John B at UW

Technical content relevant to the University of Washington.

Records management

The University of Washington has records management rules. A record can take many forms; any electronic or physical document can be a record.

Records can be transitory or substantive. Ideally, people file substantive emails as they go.

Part of records management off-boarding is ensuring that the unit you’re leaving has a copy of substantive records.

In my case, I’ve had an “Archive” folder where I put all my emails. If I wanted to review my emails for what was substantive, I’d need to read every one.

Creating an archive

Here’s how I ended up limiting the emails I retained but ensuring that any email that’s potentially substantive is kept.

Technical setup

I use offlineimap and notmuch. This lets me use notmuch searches, which are way, way, way faster and more powerful than any Outlook/Exchange search. I also use a script maildir-notmuch-sync that synchronizes notmuch tags to the physical IMAP directories.

Identifying logic for redundant emails

I used a few heuristics to remove emails that I knew would be transitory.

Checking based on sender

I ended up doing a search for all the email addresses that I have sent or received mails from, using output from:

notmuch address --deduplicate=address

I didn’t want to look through every message, but I was comfortable looking through this list of addresses to identify people that I never would have had a substantive record in email. I then knew it would be OK to delete the emails that showed up when searching for these addresses.

Checking based on attachments

I also knew that any emails that had a pdf, docx, or xlsx file type would be redundant, because my process has been for substantive files to always be stored elsewhere. So, I could remove any emails with these type of attachments.

Checking based on message type

I knew that any meeting invitations would not be substantive, because meeting agendas and minutes have always kept in another location.

Checking based on subject

Certain subjects were easy to filter on, e.g. ^Autoreply. Notmuch lets you do regular expression searches, e.g. with:

notmuch search 'subject:"/^Autoreply/"'

You have to quote the search term in case there’s a space in it. If the search term begins with / then it’s considered a regular expression.

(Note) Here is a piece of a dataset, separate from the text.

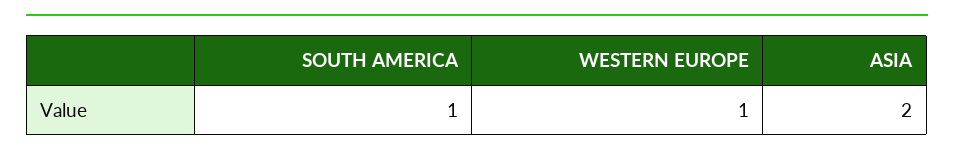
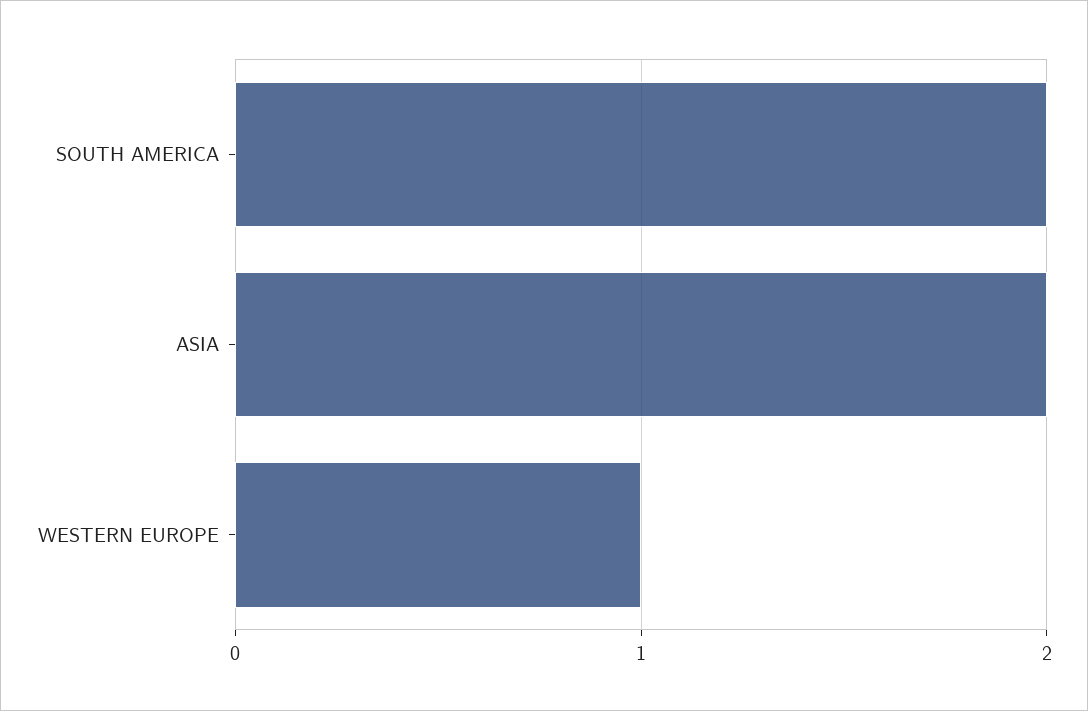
SOUTH AMERICA: 1 -> 2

Cleaning up duplicate files

In the course of this work, I learned that several physical files can correspond to one message-ID. fdupes can help a bit. However, the files themselves are not always exactly identical.

To clear this up, I ended up doing a number of searches using notmuch search --output=files <query> and then operating on the output files.

Creating the archives

I wanted to create .mbox archives, because mbox is an open standard. To do this, I used maildir2mbox.py as a basis. I changed a couple of things:

  1. I had the program update the UNIX from date:

           def update_date(msg):
              for header in ("Date", "Received"):
                 value = msg.get(header)
                 if value is None:
                    continue
                 try:
                    # 2024-01-25 jhb - Adding the UNIX from
                    email_date_str = value.split('\n')[-1].split(';')[-1].strip()
                    email_date = parsedate_tz(email_date_str)
                    out_email_date_str = time.strftime("%a %b %d %H:%M:%S %Y",
                                                       email_date[0:9])
                    from_str = "From MAILER-DAEMON %s" % (out_email_date_str)
                    msg.set_unixfrom(from_str)
                 except:
                    pass
    
  2. I sorted the mbox messages based on date (see also this stackoverflow answer from user3850:

           def extract_date(email):
               date = email.get('Date')
               return parsedate_tz(date)
        
           # ...
              sorted_mails = sorted(mbox, key=extract_date)
              mbox.update(enumerate(sorted_mails))
    
  3. I zipped the files and labeled them with their potential destruction dates, e.g. “keep until 2025-01-01”.